The signal explained that everyone on the ship was dead and at the end of the signal the messenger even sent out the code for “I Die.” This was the last signal received from the ship. When rescuers boarded the ship they found the crew just as described, dead.
Each one had an awful grimace on his face that suggested they all died in a terrifying or painful way. There was nothing to suggest how they all died. Theories range from improperly contained chemical onboard to an alien attack.
Nobody knows exactly how they died, but whatever happened to them must have been awful
Shanti Deva
In 1930, aged 4, Shanti Deva from Delhi, India, told her parents that she had once lived in a place called Muttra (now known as Mathura), that she had been a mother of three, who died in childbirth, and that her previous name was Ludgi. Because the girl continually related the story, her parents investigated.
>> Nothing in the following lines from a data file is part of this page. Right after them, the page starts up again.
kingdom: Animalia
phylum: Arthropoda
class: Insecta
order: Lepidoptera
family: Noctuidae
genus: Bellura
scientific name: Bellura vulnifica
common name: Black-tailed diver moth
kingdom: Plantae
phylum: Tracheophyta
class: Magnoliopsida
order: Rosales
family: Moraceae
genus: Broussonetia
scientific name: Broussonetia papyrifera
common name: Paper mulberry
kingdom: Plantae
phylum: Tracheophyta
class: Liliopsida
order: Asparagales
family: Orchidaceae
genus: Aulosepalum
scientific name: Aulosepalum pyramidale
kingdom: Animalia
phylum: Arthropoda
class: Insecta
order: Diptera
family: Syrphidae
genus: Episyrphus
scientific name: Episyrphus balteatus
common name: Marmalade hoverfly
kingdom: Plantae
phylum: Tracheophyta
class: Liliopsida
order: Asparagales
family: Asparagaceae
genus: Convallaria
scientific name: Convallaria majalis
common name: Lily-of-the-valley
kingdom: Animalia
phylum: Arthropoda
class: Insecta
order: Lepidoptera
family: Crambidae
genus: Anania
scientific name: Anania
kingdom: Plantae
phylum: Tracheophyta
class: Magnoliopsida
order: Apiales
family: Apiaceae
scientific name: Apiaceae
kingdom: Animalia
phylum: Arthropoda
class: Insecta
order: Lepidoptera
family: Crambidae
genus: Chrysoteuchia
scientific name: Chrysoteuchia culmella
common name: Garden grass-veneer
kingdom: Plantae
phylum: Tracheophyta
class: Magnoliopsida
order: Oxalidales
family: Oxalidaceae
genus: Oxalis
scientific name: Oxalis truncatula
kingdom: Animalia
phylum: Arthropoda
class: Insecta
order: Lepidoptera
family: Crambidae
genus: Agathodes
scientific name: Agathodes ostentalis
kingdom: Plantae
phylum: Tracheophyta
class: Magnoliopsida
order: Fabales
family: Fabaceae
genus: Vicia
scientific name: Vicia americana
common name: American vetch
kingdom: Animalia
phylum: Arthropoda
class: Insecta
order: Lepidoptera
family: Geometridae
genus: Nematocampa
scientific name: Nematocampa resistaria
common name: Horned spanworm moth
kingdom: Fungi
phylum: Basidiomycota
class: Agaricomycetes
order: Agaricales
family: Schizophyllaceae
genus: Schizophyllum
It turned out there was a village called Muttra, and that a woman named Ludgi had recently died there.
They took Shanti to the village where she began to speak the local dialect and recognized her previous-life husband and children.
She even gave twenty four accurate statements matching confirmed facts about Ludgi’s life. An impressive feat for a four year old.
The race!
On September 3, 1873, a man named James Worson had accepted a challenge to race, in record time, from the town of Leamington to the town of Coventry, a 20-mile trek. He had been boasting of his foot skills and then was asked to prove them, so, with sporting good spirits, he set about to do just that.
Two friends, Hammerson Burns and Barham Wise, followed behind in a horse-drawn gig. Burns brought along his camera. Worson was never out of their sight, and would often turn around while running to exchange some friendly words with the two riders. Running in the middle of the road, Worson suddenly appeared to stumble and pitch forward, having time enough for only one short, piercing scream. Wise later said, “It was the most ghastly sound ether of us had ever heard.” But as Worson pitched forward with that terrible cry, instead of falling to the ground as he appeared to be about to have done, he completely and totally vanished in mid-fall, before ever striking the ground. The road itself told the story and Wise took the pictures to prove it. There, in the soft dirt, were Worson’s footprints.They led down the middle of the road, looked as if the runner stumbled, and there they disappeared.
A search was called and the locals scoured the area for James. The bloodhounds used in the search were strangely reluctant to approach the spot where Worson disappeared. He was never seen or heard from again.